Há avanços de novos temas, como a participação de mulheres, aspectos regionais do processo (o que aparece nas datas, 7 de setembro ou 2 de julho), biografias de personagens, como Tiradentes. Independência não é um tema da Nova História. Deveríamos ampliar a análise da historiografia da Independência, enriquecer biografias como a de Pedro I, que é uma figura quixotesca. Ele faleceu no quarto em que nasceu, no Palácio de Queluz, e o nome do quarto é Dom Quixote. Foi expulso do país que ele proclamou independente. E foi acolhido pelo país natal, que abandonara. Mas ele é amado pelos brasileiros que o expulsaram e desamado pelos portugueses que o acolheram. Por que não se discute isso? Dom Pedro tem uma boa biografia, não por acaso de um brasileiro, o Octavio Tarquínio de Souza. Dom João VI é outra figura de quem os portugueses não gostam muito, têm pena. Aqui tem certa familiaridade. Uma coisa curiosa é que o Brasil festeja a Independência junto com Portugal.
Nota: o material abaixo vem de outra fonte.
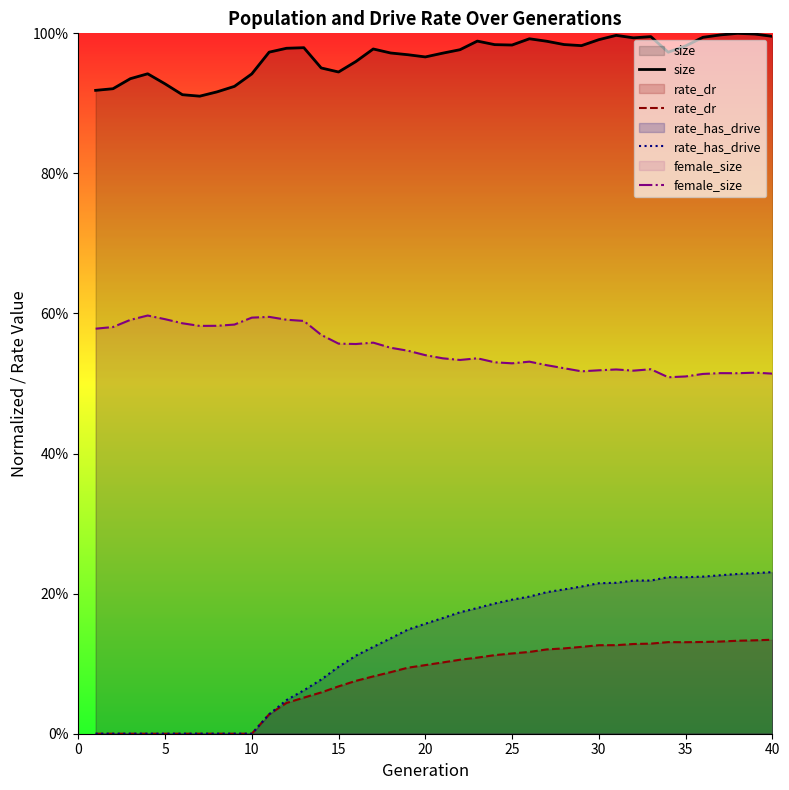

Is the value of rate_has_drive at 31 greater than the value of female_size at 9?

No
Isso não ocorre em nenhum país do Novo Mundo. Citei isso quando dava aula na Unicamp e perguntei a uma aluna argentina, que depois se tornou professora de história econômica: “Você imagina em Buenos Aires o presidente da República comemorar a Revolución de Mayo e convidar o rei da Espanha?”. Ela respondeu: “Impensable”.

O que há de peculiar na relação entre brasileiros e portugueses?
Nossa relação com Portugal tem alguma coisa de briga de família. Fazemos piadas de português, mas não toleramos que estrangeiros façam piadas de português na nossa frente.

Os laços se mantiveram?
Quando o Mario Soares [1924-2017] foi presidente de Portugal, entre os anos 1980 e 1990, o embaixador brasileiro em Lisboa foi o José Aparecido de Oliveira [1929-2007], um político de Minas Gerais. O historiador Francisco Iglésias [1923-1999], que era amigo do José Aparecido, me contou que a amizade entre o embaixador e o presidente levou Mario Soares a decretar Tiradentes como um herói nacional, que lutou pela liberdade. Isso é impensável em outros países.